To solve this problem, companies started storing historic data in Hadoop
platforms, which are easy and cheap to expand and provide large distributed data
storage, as well as distributed computing power for data processing.
However, all the data cannot be stored forever, because of the GDPR Directive enforced by the European Union.
GDPR specifies what customers can request a company to do with their data and states that companies cannot process or store personal information forever. How long personal information can be stored is defined by the laws of each country.
Since companies cannot keep personal data forever, after some time they must be either deleted or anonymized.

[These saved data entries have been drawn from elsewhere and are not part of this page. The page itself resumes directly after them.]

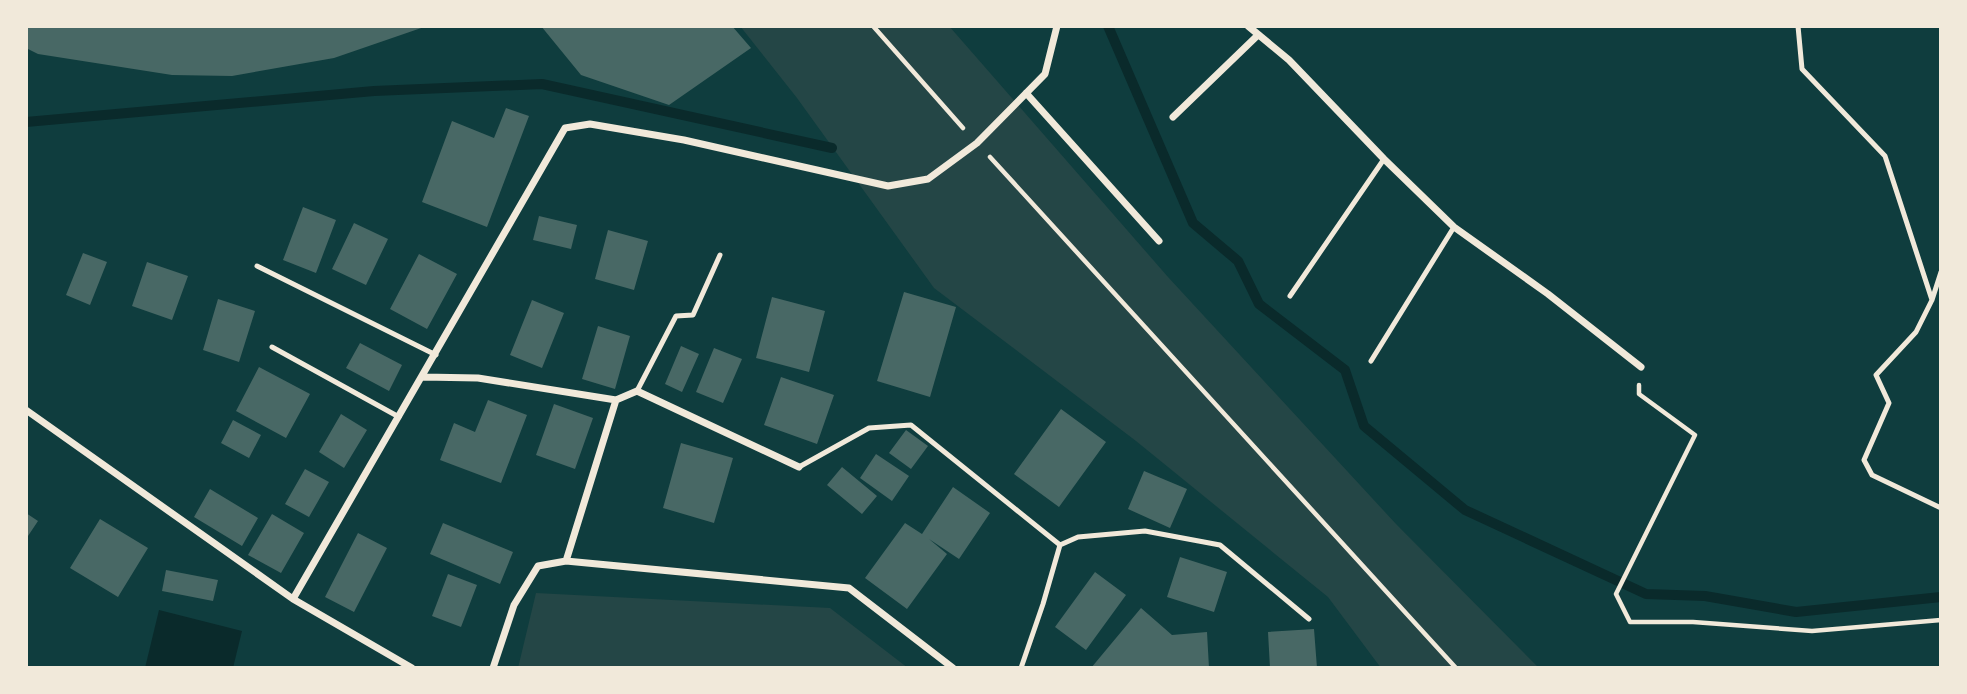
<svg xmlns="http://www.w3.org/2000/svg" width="1967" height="694" font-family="'PT Sans',sans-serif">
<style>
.green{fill:#244646}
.water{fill:#0a2a2b}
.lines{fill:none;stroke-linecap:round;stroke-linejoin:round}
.stream{stroke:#0a2a2b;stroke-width:10}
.building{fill:#486865}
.path{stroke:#f1e9da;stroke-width:4.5}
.service{stroke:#f1e9da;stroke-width:5}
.minor{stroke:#f1e9da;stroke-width:7}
</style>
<rect width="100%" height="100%" fill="#0f3d3e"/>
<path class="green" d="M740,26H949L1168,277L1396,524L1539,668H1381L1328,597L1136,441L934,288L797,98Z
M536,593L830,608L908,668H518Z"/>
<path class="water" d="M159,610L242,631L233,668H145Z"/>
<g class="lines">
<path class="stream" d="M1108,26L1193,223L1238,261L1259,304L1345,370L1364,426L1465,510L1646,594L1705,596L1796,612L1941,597
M26,122L374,91L542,84L832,148"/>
</g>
<path class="building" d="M26,26H427L334,58L232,76L172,75L38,54L26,48Z
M541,26H732L751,48L669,105L581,75Z
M506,108L529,116L487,227L422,202L452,121L494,138Z
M303,207L336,220L316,273L283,260Z
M539,216L577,225L571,249L533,240Z
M354,223L388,239L366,285L332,269Z
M608,230L648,241L634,290L595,279Z
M83,253L107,262L90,305L66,295Z
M419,254L457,274L427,329L390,309Z
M147,262L188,276L172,320L132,306Z
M904,292L956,307L930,397L877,381Z
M772,297L825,311L809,372L756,358Z
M218,299L255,311L239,362L203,350Z
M532,300L564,313L542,368L510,355Z
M598,326L630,336L615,389L582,379Z
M360,343L402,365L389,391L346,368Z
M681,346L699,354L682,392L665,384Z
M714,348L742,359L723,403L696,392Z
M259,367L310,394L286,438L236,411Z
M781,377L834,395L817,444L764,425Z
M488,400L527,415L501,483L440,460L454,423L475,432Z
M554,404L593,418L575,469L536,455Z
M1061,409L1106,442L1059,507L1014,474Z
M341,414L367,430L344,468L319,452Z
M233,420L261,435L249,458L221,443Z
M906,430L928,446L911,469L889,453Z
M681,443L733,458L714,523L663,508Z
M876,454L909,476L892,501L860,478Z
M842,467L877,496L862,514L827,485Z
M305,469L329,482L309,517L285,504Z
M1144,471L1187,489L1170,528L1128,509Z
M953,487L990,513L959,559L929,539L947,554L907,609L865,578L905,523L922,534Z
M210,489L258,518L242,546L194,517Z
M26,513L38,521L26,539Z
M272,514L304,533L281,573L248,555Z
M100,519L148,548L118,597L70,568Z
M443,523L513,552L500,584L430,554Z
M358,533L387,548L354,612L325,597Z
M1180,557L1227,572L1214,612L1167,597Z
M166,570L218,580L213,601L162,591Z
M1095,572L1126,595L1086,650L1055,627Z
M448,574L477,585L461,627L432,616Z
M1141,608L1172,635L1207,632L1209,668H1091Z
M1314,629L1317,668H1270L1268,632Z"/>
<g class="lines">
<path class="path" d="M873,26L963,128
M990,157L1456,668
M1639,385V394L1695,435L1616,594L1630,622H1693L1812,631L1941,620"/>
<path class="service" d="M1798,26L1802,69L1885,156L1932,300
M257,266L436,355
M1941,272L1932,300L1916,332L1876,375L1889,403L1864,460L1872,475L1941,508
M1290,296L1384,159
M272,347L399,417
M1371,361L1454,227
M637,391L676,316L693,315L720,255
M799,467L869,428L911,425L1060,545
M1021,668L1043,604L1060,545L1078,537L1145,531L1220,545L1309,619"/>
<path class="minor" d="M1248,26L1289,60L1384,159L1454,227L1548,294L1641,367
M1026,93L1159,241
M1173,117L1258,35
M423,377L478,378L616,400L566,561
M616,400L637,391L799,467
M26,410L293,599L412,668
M293,599L565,128L590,124L684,140L888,186L928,179L977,143L1045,74L1057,26
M493,668L514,605L538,566L566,561L849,588L953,668"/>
</g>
<rect width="1967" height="694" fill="none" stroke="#f1e9da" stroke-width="56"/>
</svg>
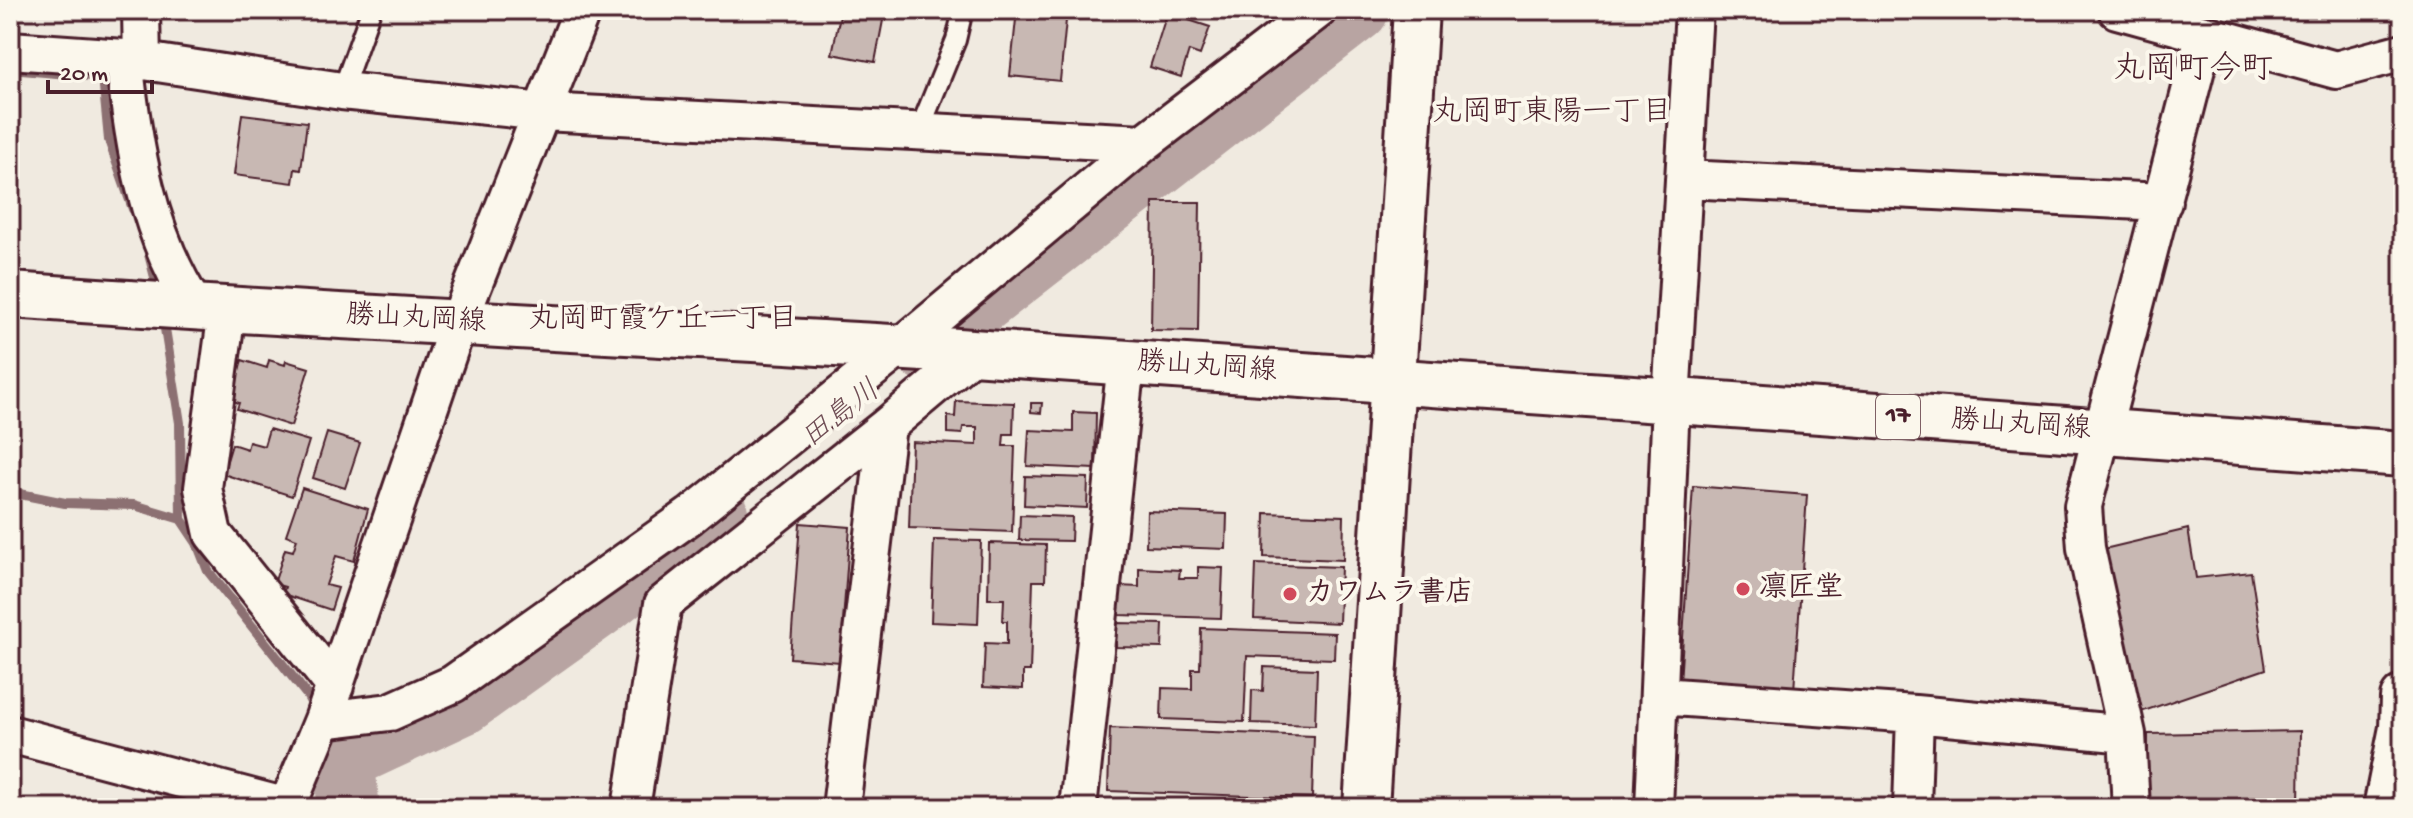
<svg xmlns="http://www.w3.org/2000/svg" width="2413" height="818" font-family="'Gochi Hand','Klee One',sans-serif">
	<style>
		.lines { fill: none; stroke-linecap: round; stroke-linejoin: round }
		.stream { stroke: #8c6f72; stroke-width: 10 }
		.river { stroke: #b8a4a2; stroke-width: 62 }
		.building { fill: #c8b8b3; stroke: #4a1f2b; stroke-width: 2 }
		.service-casing { stroke: #4a1f2b; stroke-width: 24 }
		.minor-casing { stroke: #4a1f2b; stroke-width: 42 }
		.tertiary-casing { stroke: #4a1f2b; stroke-width: 50 }
		.primary-casing { stroke: #4a1f2b; stroke-width: 50 }
		.service { stroke: #fbf7ec; stroke-width: 18 }
		.minor { stroke: #fbf7ec; stroke-width: 36 }
		.tertiary { stroke: #fbf7ec; stroke-width: 44 }
		.primary { stroke: #fbf7ec; stroke-width: 44 }
		.poi-dot { fill: #d1495b; stroke: #fbf7ec; stroke-width: 3 }
		.labels { text-anchor: middle; dominant-baseline: central; stroke-width: 8; stroke-linejoin: round; paint-order: stroke }
		.shield { fill: #fbf7ec; stroke: #7f6065; stroke-width: 2 }
		.shield-label { font-size: 26px; font-weight: bold; fill: #4a1f2b }
		.street-label { font-size: 28px; fill: #4a1f2b; stroke: #fbf7ec }
		.poi-label { font-size: 28px; font-weight: bold; fill: #4a1f2b; stroke: #fbf7ec; text-anchor: start }
		.neighbourhood-label { font-size: 30px; fill: #4a1f2b; stroke: #fbf7ec }
		.water-label { font-size: 30px; font-style: italic; fill: #704e55; stroke: #fbf7ec }
		.quarter-label { font-size: 32px; fill: #4a1f2b; stroke: #fbf7ec }
	</style>
	<rect width="100%" height="100%" fill="#f0eae0"/>
	<filter id="ink" filterUnits="userSpaceOnUse"><feTurbulence type="fractalNoise" baseFrequency=".0125" numOctaves="2"/><feDisplacementMap in="SourceGraphic" scale="16" xChannelSelector="R" yChannelSelector="G"/><feConvolveMatrix kernelMatrix="1 2 1 2 8 2 1 2 1" color-interpolation-filters="sRGB"/></filter>
	<g filter="url(#ink)">
		<g class="lines">
			<path class="stream" d="M10 69 103 77 109 140 133 209
				M149 254 159 293
				M163 316 180 423 181 519 197 543 208 571 307 695 316 711
				M10 492 65 503 134 505 181 519
				M327 732 343 760"/>
			<path class="river" d="M922 349 1358 10
				M349 808 343 760 463 704 600 606 717 513"/>
		</g>
		<path class="building" d="M841 10H885L875 62 832 54Z
			M1017 10H1067L1060 81 1010 76Z
			M1167 13 1210 27 1200 55 1189 51 1181 77 1150 67Z
			M242 114 307 122 301 170 295 169 293 183 234 175Z
			M1153 202H1200L1198 331 1151 330Z
			M242 360 267 368 269 360 285 365 286 361 309 368 291 426 237 409 239 403 230 400Z
			M956 401 1014 403 1013 434H1004L1003 446H1015L1012 532 909 528 912 442 977 445V427H963L962 434 948 433V416L955 417Z
			M1031 403H1042L1041 413 1031 412Z
			M1073 412 1096 413 1095 469 1027 466 1029 430 1073 432Z
			M269 429 309 441 292 496 223 474 232 444 247 449 249 442 264 446Z
			M327 433 360 443 345 488 313 478Z
			M1025 476 1088 478 1087 508 1024 505Z
			M1693 486 1807 495 1794 691 1680 683Z
			M302 488 368 509 354 561 336 556 326 585 338 588 331 610 283 594 285 587 274 584 285 549 293 551 297 539 286 535Z
			M1147 511 1227 514 1226 549 1146 546Z
			M1265 513 1344 516 1343 560 1264 557Z
			M1020 515 1072 517 1071 541 1019 540Z
			M800 523 850 527 840 662 790 658Z
			M2188 529 2196 578 2251 572 2266 669 2141 712 2104 549Z
			M934 540 981 541 978 624 931 622Z
			M989 543 1046 545 1045 581H1033L1030 671H1023V689L983 687 985 643 1007 644V621H1003L1004 599H988Z
			M1256 564 1341 567 1339 623 1254 619Z
			M1198 567 1223 568 1221 618 1119 615V586L1139 587V568L1180 570 1179 578H1198Z
			M1117 623 1163 624 1162 648 1116 647Z
			M1201 628 1335 633 1334 659 1247 656 1244 722 1161 719 1162 688 1192 689V669H1200Z
			M1264 667 1317 669 1315 725 1251 723 1252 690 1263 691Z
			M1110 728 1314 736 1312 798 1108 791Z
			M2300 731 2299 808H2148V734Z
			M1178 804 1296 808H1178Z"/>
		<g class="lines">
			<g class="service-casing">
				<path id="service" d="M342 91 371 10
					M919 131 956 40 963 10"/>
			</g>
			<g class="minor-casing">
				<path id="minor" d="M141 10 142 62
					M2117 10 2336 70 2403 52
					M10 50 124 58 342 91 543 112 1144 143
					M124 58C133 144 147 235 196 308
					M1684 179 2163 202
					M227 311 203 488 213 534 335 686
					M1659 696 1915 714 2127 734
					M323 720 390 712 453 684 690 516 899 348 1144 143 1318 10
					M10 734 287 807 323 720 459 321 582 10
					M631 808 663 604 887 426 975 352
					M841 808 887 426
					M1078 808 1126 362
					M1654 808 1671 401 1694 10
					M1912 808 1915 714
					M2131 808 2127 734 2086 548 2083 506 2205 34"/>
			</g>
			<g class="tertiary-casing">
				<path id="tertiary" d="M1366 808 1416 10
					M2386 808 2402 728 2403 698"/>
			</g>
			<g class="primary-casing">
				<path id="primary" d="M10 295C331 318 652 332 972 352 1450 382 1926 419 2403 454"/>
			</g>
			<use href="#service" class="service"/>
			<use href="#minor" class="minor"/>
			<use href="#tertiary" class="tertiary"/>
			<use href="#primary" class="primary"/>
		</g>
	</g>
	<g class="poi-dot">
		<circle cx="1743" cy="589" r="8"/>
		<circle cx="1290" cy="594" r="8"/>
	</g>
	<g class="labels">
		<rect class="shield" x="1876" y="395" width="44" height="44" rx="6"/>
		<g class="shield-label">
			<text x="1898" y="417">17</text>
		</g>
		<g class="street-label">
			<text transform="translate(416 320) rotate(3)">勝山丸岡線</text>
			<text transform="translate(1207 368) rotate(4)">勝山丸岡線</text>
			<text transform="translate(2021 426) rotate(4)">勝山丸岡線</text>
		</g>
		<g class="poi-label">
			<text x="1759" y="589">凛匠堂</text>
			<text x="1306" y="594">カワムラ書店</text>
		</g>
		<g class="neighbourhood-label">
			<text x="1552" y="114">丸岡町東陽一丁目</text>
			<text x="663" y="321">丸岡町霞ケ丘一丁目</text>
		</g>
		<g class="water-label">
			<text transform="translate(842 416) rotate(-38)">田島川</text>
		</g>
		<g class="quarter-label">
			<text x="2193" y="71">丸岡町今町</text>
		</g>
	</g>
	<rect width="2413" height="818" fill="none" stroke="#fbf7ec" stroke-width="40"/>
	<rect x="20" y="20" width="2373" height="778" fill="none" stroke="#4a1f2b" stroke-width="3" filter="url(#ink)"/>
	<path d="M48 80v12h104v-12" fill="none" stroke="#4a1f2b" stroke-width="4"/>
	<text x="60" y="80" font-size="24" fill="#4a1f2b" stroke="#fbf7ec" stroke-width="6" paint-order="stroke">20 m</text>
</svg>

But deleting means that the company is losing valuable data and fully anonymizing may render data useless for any analytical purposes.
For our customers, we want to keep as much clean data for as long as possible, so analysts can still efficiently work with the data and bring innovative AI and machine learning solutions. To make this possible, our approach is split in 3 phases:
The analysis process is the most important part, since each customer has different data, different needs as well as different definition of what is considered personally identifiable information.
Therefore, each table and each column is analyzed to find out whether it is personally identifiable information and if so, what kind of anonymization or pseudo-anonymization method should be used.
All of this is validated with the customer.
Next steps include configuration, deployment and execution of the anonymization process.
Adastra has developed an anonymization framework for both DWH and hadoop environments, which allows for out-of-the-box anonymization, pseudo-anonymization and tokenization of values, in case some values must be reversible.
New anonymization methods can be added, in case existing ones are not satisfactory. When the framework is deployed and configured, adding new table to anonymize is simply a matter of configuration.